● Goal of the exercise: Display every line of the listing below that contains the string "value", treating uppercase and lowercase as different.

Chart-based quiz listing
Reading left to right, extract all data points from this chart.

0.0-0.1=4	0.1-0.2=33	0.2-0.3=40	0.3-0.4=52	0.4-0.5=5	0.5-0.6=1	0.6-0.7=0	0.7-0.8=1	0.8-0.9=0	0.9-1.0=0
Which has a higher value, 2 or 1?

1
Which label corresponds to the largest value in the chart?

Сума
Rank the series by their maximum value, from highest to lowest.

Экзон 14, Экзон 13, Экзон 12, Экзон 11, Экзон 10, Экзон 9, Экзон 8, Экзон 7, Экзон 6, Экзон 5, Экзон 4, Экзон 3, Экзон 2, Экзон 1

● Solution to this exercise:
Which has a higher value, 2 or 1?
Which label corresponds to the largest value in the chart?
Rank the series by their maximum value, from highest to lowest.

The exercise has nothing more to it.